### Instructions:
**1.** In the text on gateway admission control, what global concurrency cap did Harbor set for each A100 replica?
**2.** Rewrite the text on gateway admission control from "Same admission for" up to and including "and amplify overload.", substituting "matching hardware" for "identical hardware".
___ Text section
Chunked prefill prevents one admitted long prompt from starving decode within the batch.

Raising max_num_seqs without gateway admission increases throughput until memory collapses. Tight admission with well-tuned continuous batching often yields better p99 TTFT than loose admission on the same hardware.

Autoscaling adds replicas when queue depth or GPU utilization crosses thresholds — but scale-up takes minutes; admission must protect the current fleet during spikes.

Harbor Analytics gateway refactor

Harbor’s Black Friday incident drove a structured admission redesign:

Measure queue wait separately — OpenTelemetry spans: queue_wait_ms, prefill_ms, decode_ms. Confirmed 75% of TTFT regression was queue depth, not model slowness.
Global concurrency cap — 48 concurrent sequences per A100 replica (down from implicit unlimited via LiteLLM passthrough). Additional requests receive 429 with Retry-After: 2.
Per-tenant caps — Enterprise: 12 concurrent; Pro: 4; Free: 1. Prevents partner widget from consuming entire pool.
Priority lanes with aging — P0 checkout widget tagged interactive; P2 nightly reports aged to P1 after 120 s queue wait.
Token admission — Reject prompts >16K tokens at gateway with actionable error; suggest async batch endpoint for bulk summarization.
Validation — p95 TTFT under load restored to 1.1 s; 429 rate 3.2% at peak (acceptable); zero OOM events over 72-hour stress test.

The lesson: rate limits alone do not protect GPU memory. Admission must be concurrency-, token-, and priority-aware.

Technique decision table

Your situation	Prefer	Avoid
Single-tenant internal tool, fixed load	Simple FIFO + modest concurrency cap	Complex WFQ with no multi-tenant need
Multi-tenant SaaS API	Per-tenant concurrency + WFQ + priority lanes	Global FIFO only
Mixed short chat + long RAG	Token-aware admission + priority + chunked prefill	Request-count limits without token estimates
Strict TTFT SLO (<1 s)	Low queue depth, wait-time dequeue, SJF bias	Deep queues that hide overload
Batch-heavy overnight jobs	Separate batch tier or P2 lane with reserved capacity	Same queue as interactive without tagging
Provider API only (OpenAI, Anthropic)	Client-side concurrency pools + 429 backoff	Assuming you control their GPU admission
Autoscaling Kubernetes fleet	Admission protects current pods; HPA on queue depth	Unbounded queue while pods scale up

Common pitfalls

Rate limiting without admission control. RPM under quota but 500 concurrent requests melt KV memory.
Unbounded queue depth. Users wait 30 s then cancel; partial prefills waste GPU cycles.
No queue-wait metrics. TTFT regressions blamed on the model.
Priority without aging. Batch jobs starve indefinitely.
Ignoring cancel propagation. Abandoned streams hold slots until timeout.
Same admission for all model sizes. 70B needs tighter caps than 8B on identical hardware.
Retry storms on 429. Clients ignore Retry-After and amplify overload.
Raising max_num_seqs as the only fix. Defers OOM; does not fix fairness or TTFT.

Production checklist

Implement global and per-tenant concurrency caps at the gateway.
Set max queue depth with clear 429 or 503 responses and Retry-After.
Estimate KV footprint from prompt + max completion tokens before admission.
______
___ Data shown
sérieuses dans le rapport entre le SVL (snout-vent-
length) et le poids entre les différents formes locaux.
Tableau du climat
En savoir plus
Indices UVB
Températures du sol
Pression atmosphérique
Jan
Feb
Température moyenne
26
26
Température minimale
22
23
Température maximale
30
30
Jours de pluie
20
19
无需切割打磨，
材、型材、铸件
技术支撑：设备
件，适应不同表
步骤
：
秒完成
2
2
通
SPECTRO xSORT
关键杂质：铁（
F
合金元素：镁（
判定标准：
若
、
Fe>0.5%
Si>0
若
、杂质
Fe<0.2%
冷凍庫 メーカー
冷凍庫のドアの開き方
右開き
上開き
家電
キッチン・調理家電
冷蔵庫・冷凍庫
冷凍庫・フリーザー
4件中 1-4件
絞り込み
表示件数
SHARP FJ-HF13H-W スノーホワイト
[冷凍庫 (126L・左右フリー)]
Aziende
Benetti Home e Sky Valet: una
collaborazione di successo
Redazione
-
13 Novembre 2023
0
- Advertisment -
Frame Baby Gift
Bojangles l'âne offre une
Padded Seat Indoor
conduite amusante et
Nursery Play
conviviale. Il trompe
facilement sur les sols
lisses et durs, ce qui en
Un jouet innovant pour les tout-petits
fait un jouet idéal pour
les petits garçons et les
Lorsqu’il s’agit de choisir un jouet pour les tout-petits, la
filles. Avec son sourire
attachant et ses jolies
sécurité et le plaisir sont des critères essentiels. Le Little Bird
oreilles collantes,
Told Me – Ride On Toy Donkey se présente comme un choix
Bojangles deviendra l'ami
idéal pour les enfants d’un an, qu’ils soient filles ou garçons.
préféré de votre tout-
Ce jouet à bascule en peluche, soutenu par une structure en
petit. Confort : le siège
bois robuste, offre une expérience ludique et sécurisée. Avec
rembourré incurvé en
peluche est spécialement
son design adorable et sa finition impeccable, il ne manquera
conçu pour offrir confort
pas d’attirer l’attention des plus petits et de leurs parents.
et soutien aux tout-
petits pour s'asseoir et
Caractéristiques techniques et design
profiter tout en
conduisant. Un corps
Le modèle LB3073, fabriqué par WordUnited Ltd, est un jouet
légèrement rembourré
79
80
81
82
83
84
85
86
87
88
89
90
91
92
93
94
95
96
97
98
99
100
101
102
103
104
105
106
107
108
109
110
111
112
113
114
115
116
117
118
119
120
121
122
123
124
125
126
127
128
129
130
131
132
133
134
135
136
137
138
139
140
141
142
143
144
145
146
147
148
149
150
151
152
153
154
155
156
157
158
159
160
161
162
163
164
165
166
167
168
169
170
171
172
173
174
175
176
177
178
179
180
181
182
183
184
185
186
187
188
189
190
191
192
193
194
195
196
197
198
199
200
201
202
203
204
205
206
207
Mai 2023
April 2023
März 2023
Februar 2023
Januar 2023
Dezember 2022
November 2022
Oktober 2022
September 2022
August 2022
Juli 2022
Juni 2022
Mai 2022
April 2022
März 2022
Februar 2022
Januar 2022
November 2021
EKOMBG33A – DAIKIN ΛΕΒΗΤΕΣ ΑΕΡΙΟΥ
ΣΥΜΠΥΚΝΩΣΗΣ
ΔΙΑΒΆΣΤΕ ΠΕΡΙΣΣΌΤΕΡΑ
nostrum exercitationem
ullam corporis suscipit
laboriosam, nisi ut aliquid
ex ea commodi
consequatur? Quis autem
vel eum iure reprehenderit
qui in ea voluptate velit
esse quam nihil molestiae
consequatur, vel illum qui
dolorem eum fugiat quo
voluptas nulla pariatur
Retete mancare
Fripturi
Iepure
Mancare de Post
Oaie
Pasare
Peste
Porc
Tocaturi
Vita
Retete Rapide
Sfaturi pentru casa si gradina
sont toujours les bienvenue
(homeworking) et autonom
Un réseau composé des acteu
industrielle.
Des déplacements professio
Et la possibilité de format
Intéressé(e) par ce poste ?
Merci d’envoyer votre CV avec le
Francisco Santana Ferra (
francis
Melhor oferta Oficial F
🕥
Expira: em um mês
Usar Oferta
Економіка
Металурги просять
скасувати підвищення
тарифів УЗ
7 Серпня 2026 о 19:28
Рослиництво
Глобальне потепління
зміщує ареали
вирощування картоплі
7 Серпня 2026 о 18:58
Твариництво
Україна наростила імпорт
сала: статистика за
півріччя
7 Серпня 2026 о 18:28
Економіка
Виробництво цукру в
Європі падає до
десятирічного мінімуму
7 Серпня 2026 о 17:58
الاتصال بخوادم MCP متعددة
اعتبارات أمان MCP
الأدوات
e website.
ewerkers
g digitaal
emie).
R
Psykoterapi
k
______
### Outputs for the tasks:
**1.** 48 concurrent sequences per A100 replica.

**2.**
Same admission for all model sizes. 70B needs tighter caps than 8B on matching hardware.
Retry storms on 429. Clients ignore Retry-After and amplify overload.